‘Without prejudice’ conversations are a human resources hotspot. What can be said freely in the lead-up to an employee’s termination without fear of it being repeated during a tribunal hearing is, at best, confusing.
But what about where the employer is prevented at tribunal from referring to discussions which it did not think were properly without prejudice? (Those relaxed conversations which were not influenced by the threat of an impending tribunal claim, for instance?) The Employment Appeal Tribunal (EAT) has highlighted how details of the most amicable discussions where there is no actual dispute can be inadmissible in evidence.
In a recent case, Ms Portnykh was dismissed for gross misconduct. There were then some negotiations between her and her employer about whether redundancy could be the reason for her dismissal and a draft compromise agreement was prepared. When these negotiations broke down she brought an unfair dismissal claim.
One of the issues was whether correspondence relating to the negotiations and marked ‘without prejudice’ could be referred to during the claim. Her employer wanted to rely on that correspondence in its defence but Ms Portnykh argued – successfully – that it was inadmissible.

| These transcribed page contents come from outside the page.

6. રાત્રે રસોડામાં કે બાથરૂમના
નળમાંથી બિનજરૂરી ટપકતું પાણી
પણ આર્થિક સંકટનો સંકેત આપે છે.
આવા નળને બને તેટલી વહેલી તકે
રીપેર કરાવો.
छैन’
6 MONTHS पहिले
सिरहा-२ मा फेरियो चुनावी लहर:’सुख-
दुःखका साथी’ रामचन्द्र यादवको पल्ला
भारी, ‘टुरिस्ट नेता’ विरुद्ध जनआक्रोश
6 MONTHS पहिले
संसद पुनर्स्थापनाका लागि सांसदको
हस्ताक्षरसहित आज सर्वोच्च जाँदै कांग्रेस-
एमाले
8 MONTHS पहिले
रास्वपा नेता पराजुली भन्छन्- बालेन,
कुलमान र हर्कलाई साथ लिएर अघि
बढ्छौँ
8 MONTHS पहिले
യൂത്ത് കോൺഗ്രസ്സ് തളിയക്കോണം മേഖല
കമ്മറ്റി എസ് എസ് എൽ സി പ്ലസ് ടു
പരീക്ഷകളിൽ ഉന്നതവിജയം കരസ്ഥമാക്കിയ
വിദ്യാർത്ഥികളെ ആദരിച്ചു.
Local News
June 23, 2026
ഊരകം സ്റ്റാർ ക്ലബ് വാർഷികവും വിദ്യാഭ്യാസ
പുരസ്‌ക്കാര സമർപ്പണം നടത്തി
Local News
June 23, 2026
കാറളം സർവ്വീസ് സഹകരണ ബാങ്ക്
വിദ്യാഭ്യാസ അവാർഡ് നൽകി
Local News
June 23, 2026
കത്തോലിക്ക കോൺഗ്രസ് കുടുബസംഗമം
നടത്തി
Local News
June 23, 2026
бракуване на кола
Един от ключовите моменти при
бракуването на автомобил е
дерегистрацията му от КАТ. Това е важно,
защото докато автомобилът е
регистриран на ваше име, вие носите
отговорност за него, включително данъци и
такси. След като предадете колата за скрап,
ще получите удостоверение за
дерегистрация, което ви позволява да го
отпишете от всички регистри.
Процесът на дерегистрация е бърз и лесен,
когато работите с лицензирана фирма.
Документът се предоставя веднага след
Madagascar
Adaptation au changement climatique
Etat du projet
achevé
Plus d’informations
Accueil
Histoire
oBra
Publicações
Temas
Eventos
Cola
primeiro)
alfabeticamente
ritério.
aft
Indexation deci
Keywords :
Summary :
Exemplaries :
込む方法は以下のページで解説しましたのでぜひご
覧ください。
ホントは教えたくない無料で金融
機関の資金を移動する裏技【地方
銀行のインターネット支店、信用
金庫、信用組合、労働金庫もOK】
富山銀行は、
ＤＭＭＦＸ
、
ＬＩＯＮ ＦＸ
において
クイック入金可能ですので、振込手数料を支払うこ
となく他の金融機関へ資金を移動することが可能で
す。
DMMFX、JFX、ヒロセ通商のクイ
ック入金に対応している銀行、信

The EAT held that there does not have to be an ‘actual’ dispute between the parties in order for discussions to be truly without prejudice; the rule can apply where there is a ‘potential’ dispute too. And there doesn’t have to be a claim in progress or a hostile environment in order for there to be a ‘dispute’. It’s enough that there is the potential for litigation.
In this case, discussions about redundancy and ex-gratia payments clearly pointed towards there being either a dispute or a potential dispute.